Hangzhou was nice city, because it was less hectic than Shanghai or Beijing. We Finnish like this. What we don't like is that everybody's staring at us for 30 seconds at least and not even having common courtesy to try to hide it. Everybody also wants to take a photo with us for some reason.. Maybe we are so peculiar-looking to them. This morning in a restaurant some Chinese couple was laughing to the way we were eating with our chopsticks and staring harshly us.. So I always try to look as if though I was a common person just trying to survive my daily routines, but it becomes impossible when you feel eyes everywhere on you..maybe it's the Finnish shyness gene? From now on, if I become irritated I start photographing also the one who photograph me. See how it feels like to be a zoo animal in your own land, ha!
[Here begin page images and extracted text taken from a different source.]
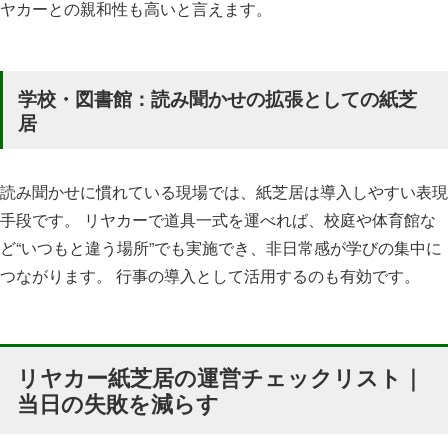
ヤカーとの親和性も高いと言えます。
学校・図書館：読み聞かせの拡張としての紙芝
居
読み聞かせに慣れている現場では、紙芝居は導入しやすい表現
手段です。 リヤカーで道具一式を運べれば、校庭や体育館な
ど“いつもと違う場所”でも実施でき、非日常感が学びの集中に
つながります。 行事の導入として活用するのも有効です。
リヤカー紙芝居の運営チェックリスト｜
当日の失敗を減らす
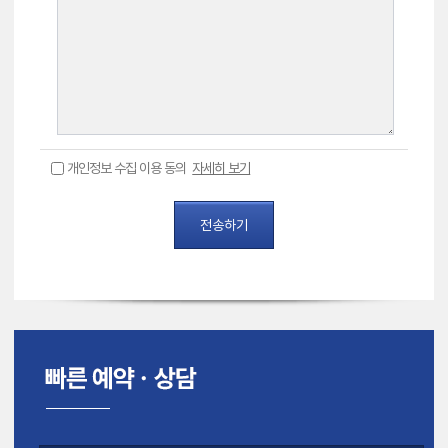
개인정보 수집 이용 동의
자세히 보기
전송하기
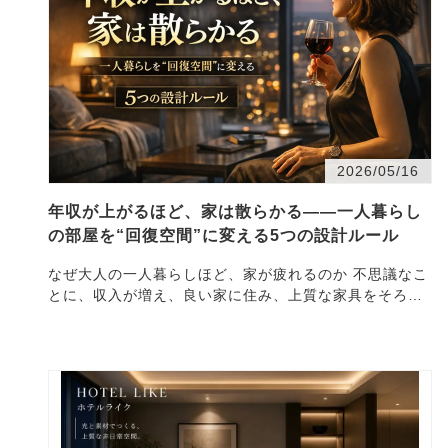
2026/05/16
年収が上がるほど、家は散らかる――一人暮らし
の部屋を“回復空間”に変える5つの設計ルール
なぜ大人の一人暮らしほど、家が疲れるのか 不思議なこ
とに、収入が増え、良い家に住み、上質な家具をそろえ
るほど、 「家に帰っても落ち着かない」「休日なのに
休…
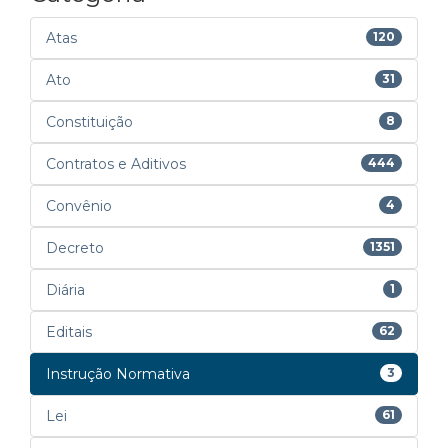
Atas
120
Ato
31
Constituição
8
Contratos e Aditivos
444
Convênio
4
Decreto
1351
Diária
1
Editais
62
Instrução Normativa
3
Lei
61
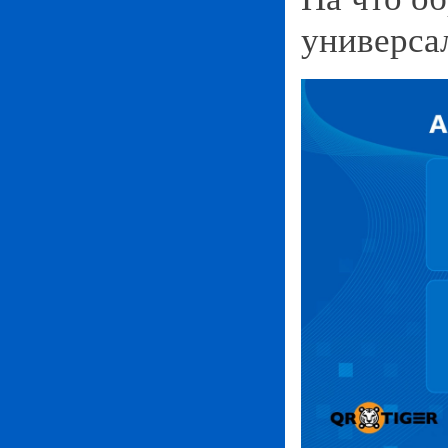
универса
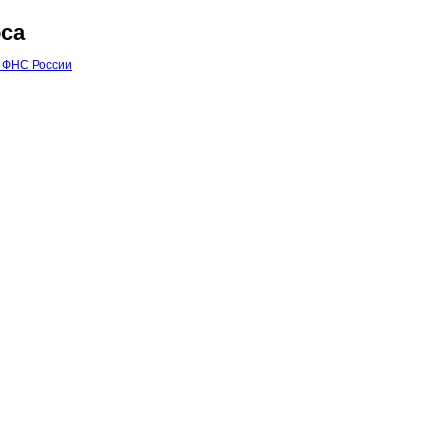
са
 ФНС России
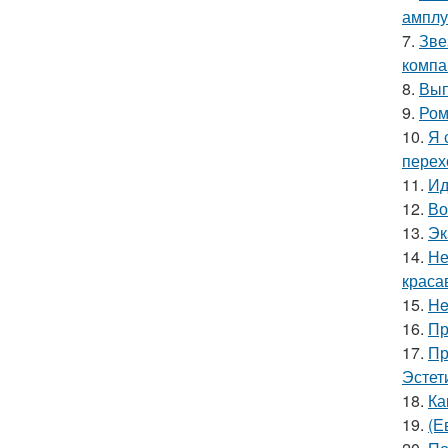
амплу
7.
Зве
компа
8.
Вып
9.
Ром
10.
Я 
перех
11.
Ид
12.
Во
13.
Эк
14.
Не
краса
15.
He
16.
Пр
17.
Пр
Эстет
18.
Ка
19.
(Е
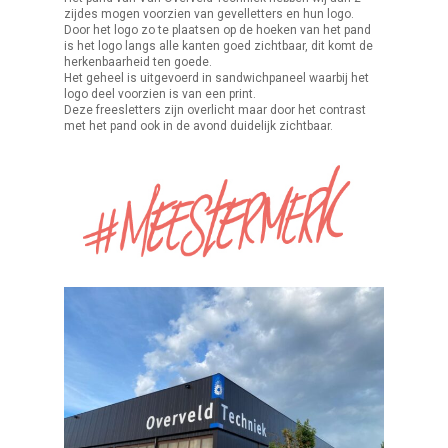
zijdes mogen voorzien van gevelletters en hun logo.
Door het logo zo te plaatsen op de hoeken van het pand
is het logo langs alle kanten goed zichtbaar, dit komt de
herkenbaarheid ten goede.
Het geheel is uitgevoerd in sandwichpaneel waarbij het
logo deel voorzien is van een print.
Deze freesletters zijn overlicht maar door het contrast
met het pand ook in de avond duidelijk zichtbaar.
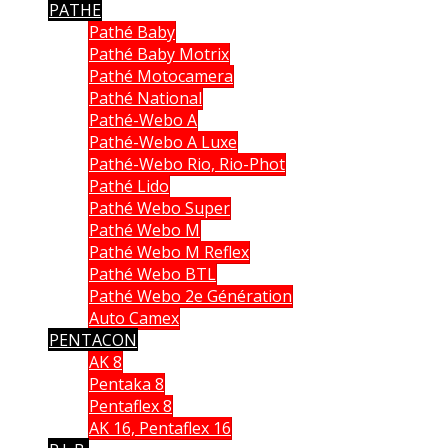
PATHE
Pathé Baby
Pathé Baby Motrix
Pathé Motocamera
Pathé National
Pathé-Webo A
Pathé-Webo A Luxe
Pathé-Webo Rio, Rio-Phot
Pathé Lido
Pathé Webo Super
Pathé Webo M
Pathé Webo M Reflex
Pathé Webo BTL
Pathé Webo 2e Génération
Auto Camex
PENTACON
AK 8
Pentaka 8
Pentaflex 8
AK 16, Pentaflex 16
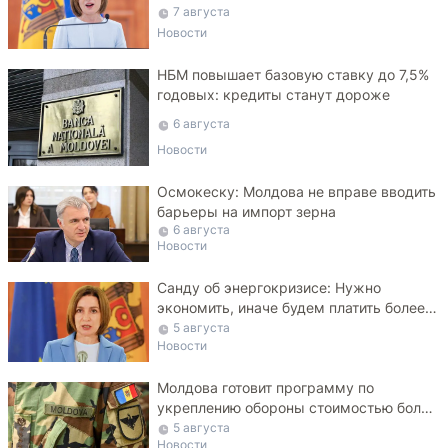
7 августа
Новости
НБМ повышает базовую ставку до 7,5%
годовых: кредиты станут дороже
6 августа
Новости
Осмокеску: Молдова не вправе вводить
барьеры на импорт зерна
6 августа
Новости
Санду об энергокризисе: Нужно
экономить, иначе будем платить более
высокие тарифы
5 августа
Новости
Молдова готовит программу по
укреплению обороны стоимостью более
10 млрд леев на ближайшие пять лет
5 августа
Новости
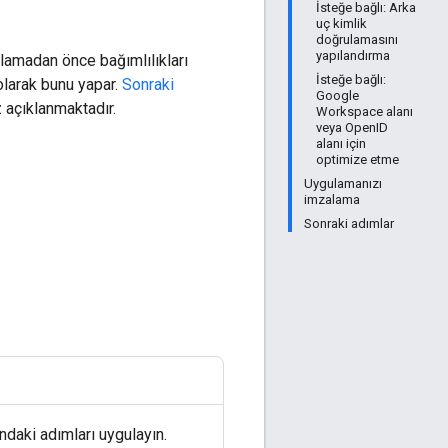
İsteğe bağlı: Arka
uç kimlik
doğrulamasını
yapılandırma
lamadan önce bağımlılıkları
İsteğe bağlı:
olarak bunu yapar.
Sonraki
Google
 açıklanmaktadır.
Workspace alanı
veya OpenID
alanı için
optimize etme
Uygulamanızı
imzalama
Sonraki adımlar
ndaki adımları uygulayın.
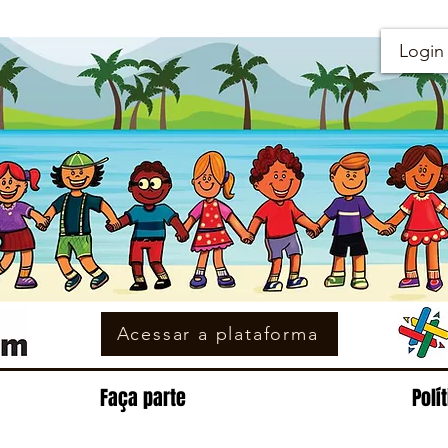
Login
Acessar a plataforma
Faça parte
Polí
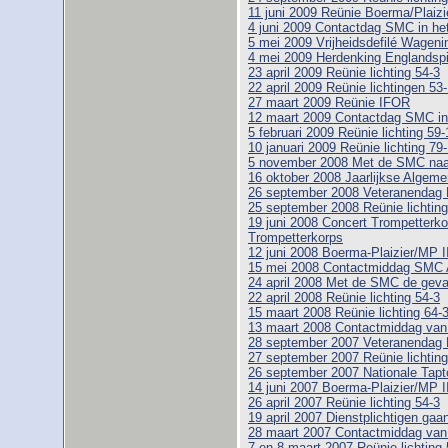
11 juni 2009 Reünie Boerma/Plaizi
4 juni 2009 Contactdag SMC in h
5 mei 2009 Vrijheidsdefilé Wageni
4 mei 2009 Herdenking Englandspi
23 april 2009 Reünie lichting 54-3
22 april 2009 Reünie lichtingen 53
27 maart 2009 Reünie IFOR
12 maart 2009 Contactdag SMC i
5 februari 2009 Reünie lichting 59-1
10 januari 2009 Reünie lichting 79
5 november 2008 Met de SMC naar
16 oktober 2008 Jaarlijkse Alge
26 september 2008 Veteranendag 
25 september 2008 Reünie lichting
19 juni 2008 Concert Trompetterk
Trompetterkorps
12 juni 2008 Boerma-Plaizier/MP I
15 mei 2008 Contactmiddag SMC 
24 april 2008 Met de SMC de geva
22 april 2008 Reünie lichting 54-3
15 maart 2008 Reünie lichting 64-
13 maart 2008 Contactmiddag va
28 september 2007 Veteranendag 
27 september 2007 Reünie lichting
26 september 2007 Nationale Tapt
14 juni 2007 Boerma-Plaizier/MP I
26 april 2007 Reünie lichting 54-3
19 april 2007 Dienstplichtigen gaa
28 maart 2007 Contactmiddag va
7 en 8 maart 2007 Reünie lichting 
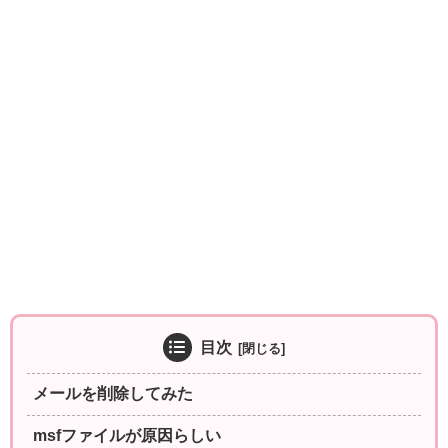
目次
メールを削除してみた
msfファイルが原因らしい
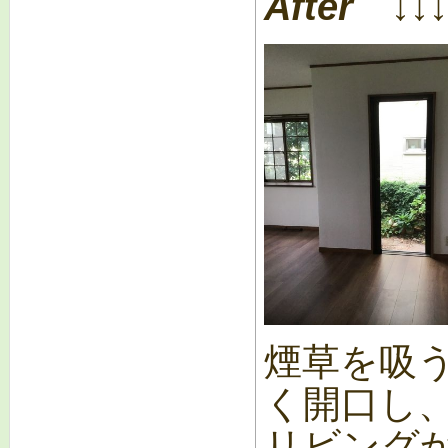
After ↓↓↓
煙草を吸
く開口し
リビング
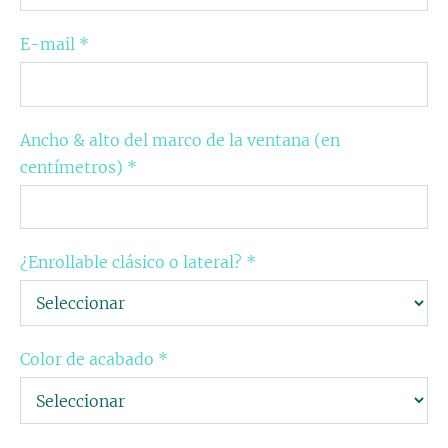
E-mail
*
Ancho & alto del marco de la ventana (en
centímetros)
*
¿Enrollable clásico o lateral?
*
Color de acabado
*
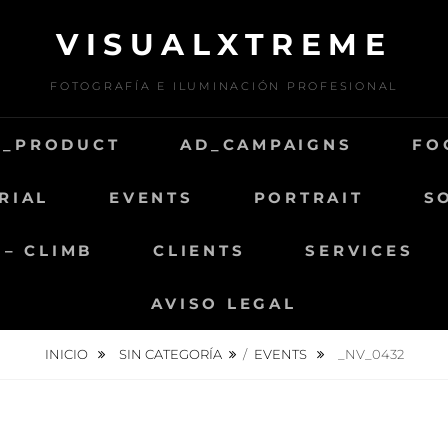
VISUALXTREME
FOTOGRAFÍA E ILUMINACIÓN PROFESIONAL
D_PRODUCT
AD_CAMPAIGNS
FO
RIAL
EVENTS
PORTRAIT
S
 – CLIMB
CLIENTS
SERVICES
AVISO LEGAL
INICIO
SIN CATEGORÍA
/
EVENTS
_NV_0432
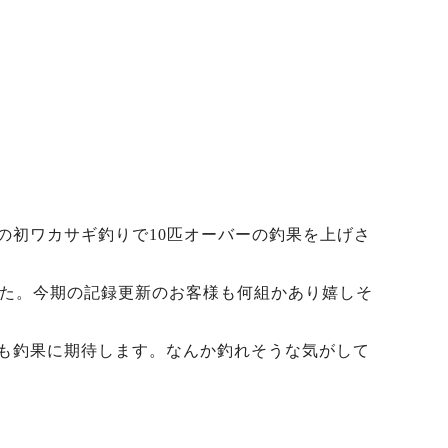
の初ワカサギ釣りで10匹オーバーの釣果を上げさ
ました。今期の記録更新のお客様も何組かあり嬉しそ
も釣果に期待します。なんか釣れそうな気がして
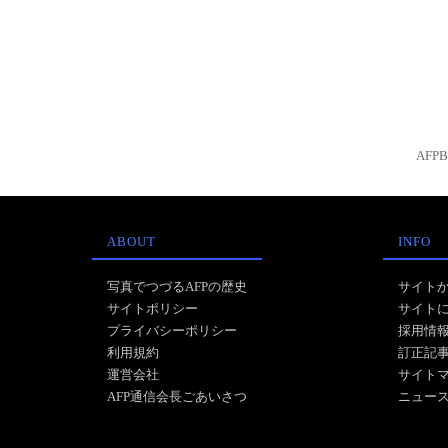
AFP
ABOUT
INFO
写真でつづるAFPの歴史
サイト
サイトポリシー
サイト
プライバシーポリシー
採用情
利用規約
訂正記
運営会社
サイト
AFP通信会長ごあいさつ
ニュー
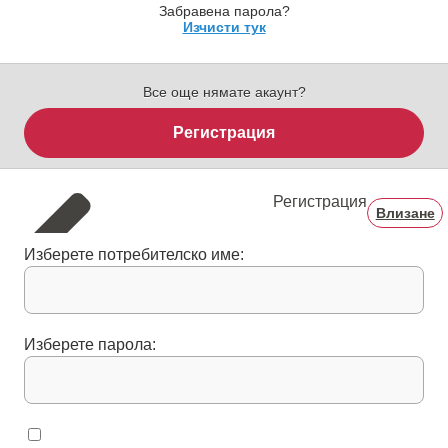
Забравена парола?
Изчисти тук
Все още нямате акаунт?
Регистрация
Регистрация
Влизане
Изберете потребителско име:
Изберете парола:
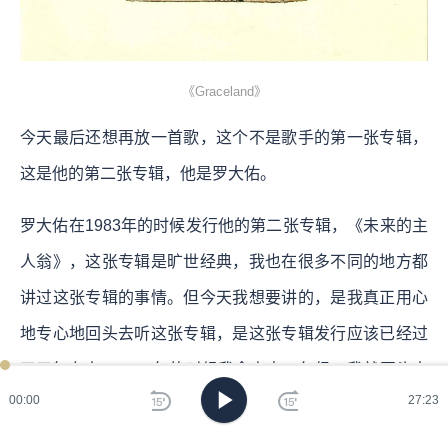
《Graceland》
今天最后还想再放一首歌，这个不是歌手的第一张专辑，
这是他的第二张专辑，他是罗大佑。
罗大佑在1983年的时候发行他的第二张专辑，《未来的主
人翁》，这张专辑是旷世经典，我也在很多不同的地方都
讲过这张专辑的事情。但今天我想要讲的，是我真正用心
地专心地回头去听这张专辑，是这张专辑发行应该已经过
了五年左右。1988年的时候我念高中二年级，我就回头去
00:00
27:23
听罗大佑的作品，从第一张专辑《知乎者也》，听到第二
张专辑《未来的主人翁》。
Tomorrow it's time to leave for our last "packet" of this tournee, namely the Huang Shan. We are probably going to bunk at a hostel in the Tunxi district (Huang Shan city downtown, it's all very confusing the naming), which is an hour drive away from the famous mountains of Huang Shan. There our feet will probably literally kill us when rising to the near 2 kilometer mountain tops. In exchange there' going to be some mighty fine scenes to be photographed!